Герой хроники Ливанова, выпускник духовной семинарии, отказывается от продолжения учения в академии и едет священником в сельский приход; его избранница, "светская девушка", следует за ним и делается сельской попадьей. Дальнейшие описания их жизни в книге Ливанова были настолько фальшивыми, что заставили Лескова откликнуться развернутой отрицательной рецензией с характерным названием "Карикатурный идеал. Утопия из церковно-бытовой жизни". Сельский поп у Ливанова обустраивает свой дом с "зальцем, хорошенькой гостиной, женским будуаром, спальной и кабинетом, убранным оригинально", учреждает сельский банк и гостиный двор, читает проповеди, вместе с женой устраивает больницы, приюты… Лесков высмеивал и марионеточность главных персонажей, и отсутствие "даже слабого признака искусства и художественности" в истории, рассказанной Ливановым.

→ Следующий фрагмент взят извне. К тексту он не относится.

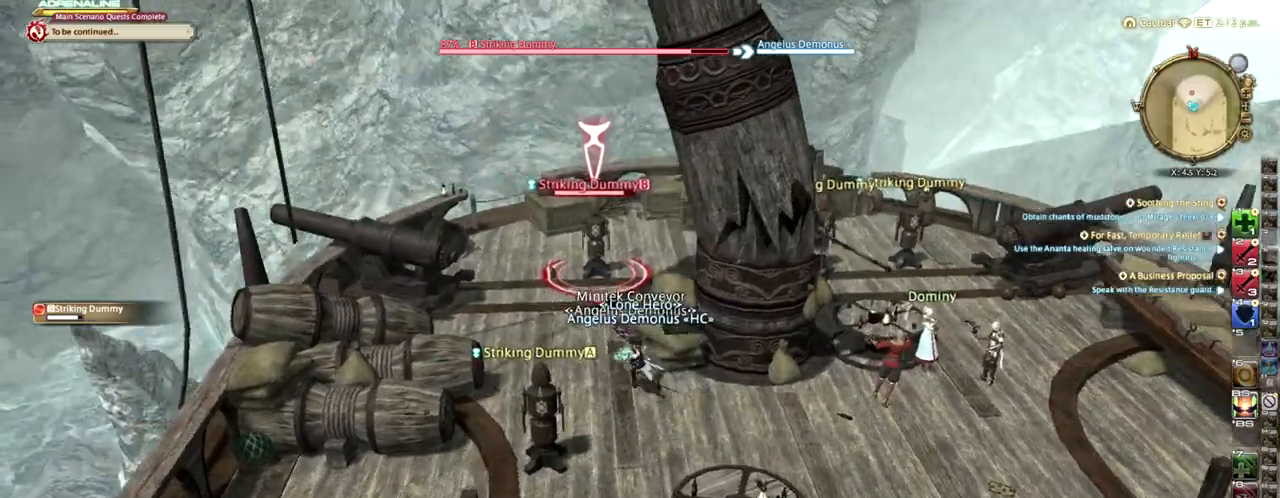
{"keys": ["a", "space", "w"], "events": [[167, "space", "down"]]}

В рассказе Чехова о кошмаре существования сельского священника присутствует ряд фигур и ситуаций, обозначенных в хронике Ливанова (описание жилья священника; попадья, взятая "из хорошего дома"; положение бывшего священника, отставленного от места; сельский доктор; донос архиерею; сочинение проповеди для сельской церкви и др.), – и все это рисуется прямо противоположными красками. Но "Кошмар", ставший художественным опровержением фальшивой идиллии Ливанова, одновременно выражал несовпадение с позицией Лескова, занятой им в этой полемике.

Ведь Лесков (а кроме Ливанова, он косвенно полемизировал в своей рецензии также с хроникой В. П. Мещерского "Изо дня в день. Записки сельского священника". СПб., 1875) отвергал фальшь и художественную беспомощность в подходе к проблеме, которую сам считал исключительно важной. Показывая в "Соборянах" и других своих произведениях то, "из чего жизнь русского попа сочетавается" (4, 35) и "какую жизнь ведет русский поп" (4, 57), Лесков по-своему боролся за обновление церкви, возвращение ее и ее служителей к евангельским заветам, против тех, кто "букву мертвую блюдя, <…> Божие живое дело губят" (4, 284). До поры до времени настаивая на путеводительной роли православной церкви, он привлекал внимание общества и литературы к нелегкому положению "прямых и честных душ" в среде духовенства.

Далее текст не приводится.